Entries from a data collection
######

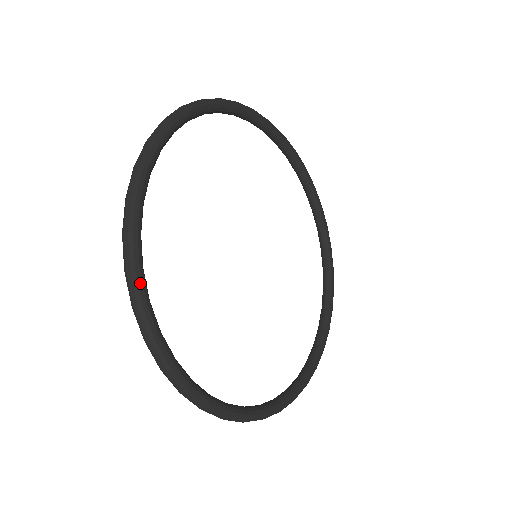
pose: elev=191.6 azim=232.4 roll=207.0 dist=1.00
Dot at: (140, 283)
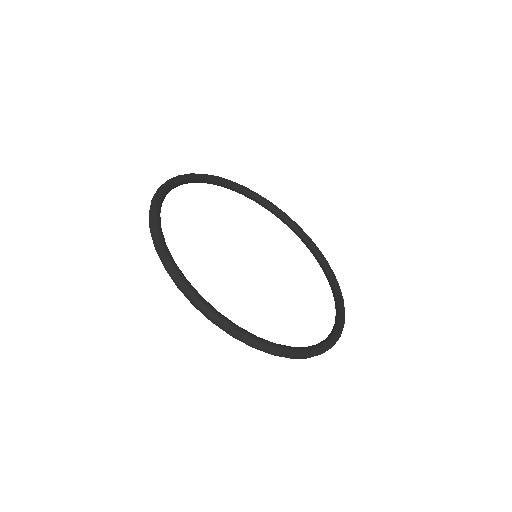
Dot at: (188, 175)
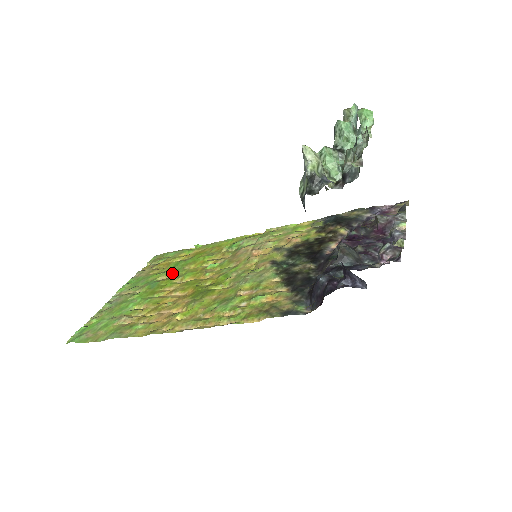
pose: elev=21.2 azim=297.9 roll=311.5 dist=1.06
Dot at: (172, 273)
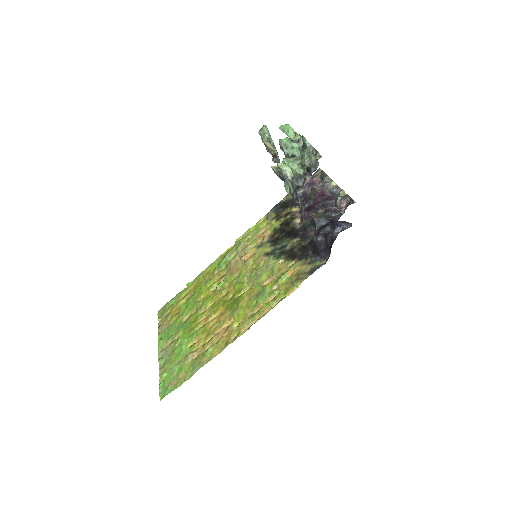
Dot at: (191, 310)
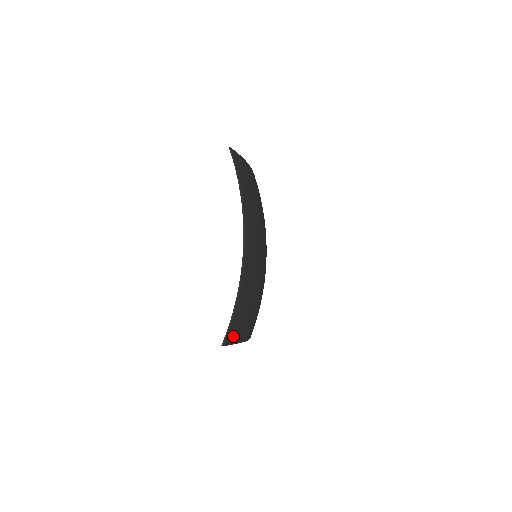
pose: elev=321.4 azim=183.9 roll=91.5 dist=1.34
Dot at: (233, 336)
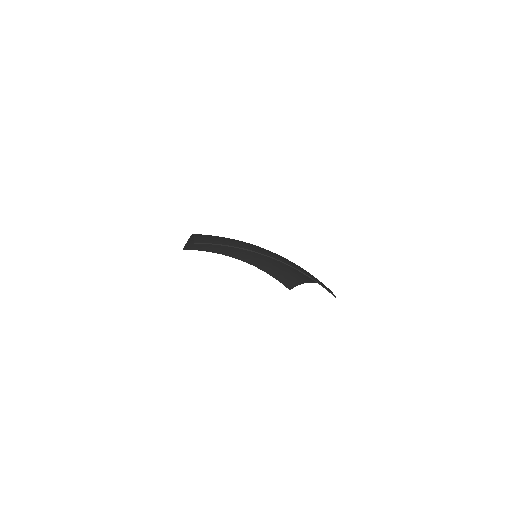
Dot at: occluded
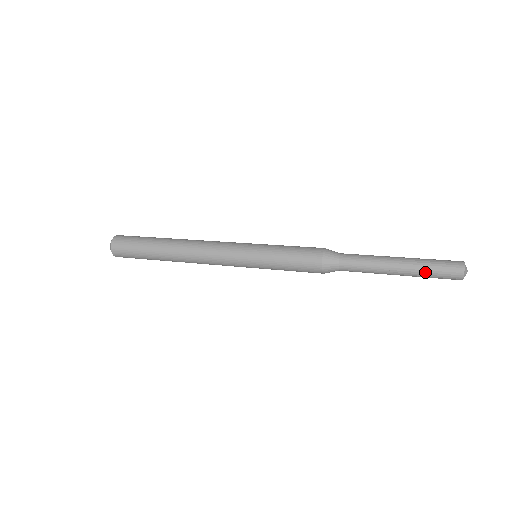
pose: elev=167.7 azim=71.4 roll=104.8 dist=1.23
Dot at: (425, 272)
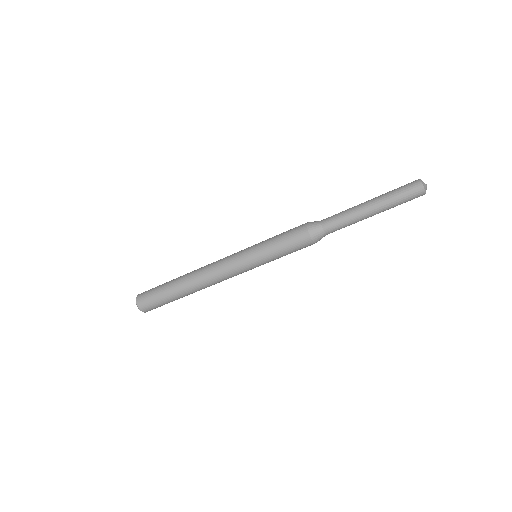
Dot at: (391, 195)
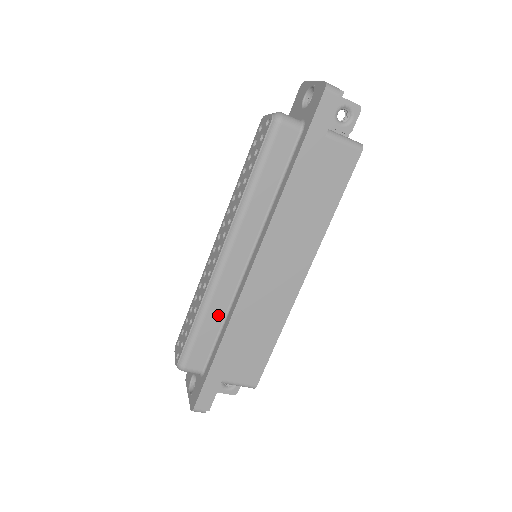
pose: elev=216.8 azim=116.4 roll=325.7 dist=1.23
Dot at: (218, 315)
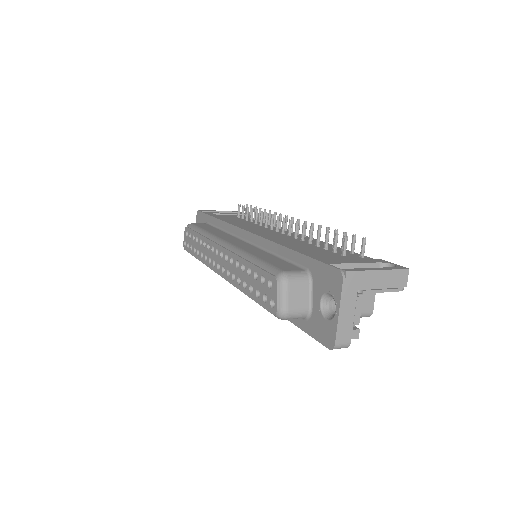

######

What to produce: Can you copy every line of the entries above word for word, leaving the pictures out?

Final result:
pose: elev=191.6 azim=232.4 roll=207.0 dist=1.00
Dot at: (140, 283)
Dot at: (188, 175)
pose: elev=21.2 azim=297.9 roll=311.5 dist=1.06
Dot at: (172, 273)
Dot at: (191, 310)
pose: elev=321.4 azim=183.9 roll=91.5 dist=1.34
Dot at: (233, 336)
Dot at: occluded
pose: elev=167.7 azim=71.4 roll=104.8 dist=1.23
Dot at: (425, 272)
Dot at: (391, 195)
pose: elev=216.8 azim=116.4 roll=325.7 dist=1.23
Dot at: (218, 315)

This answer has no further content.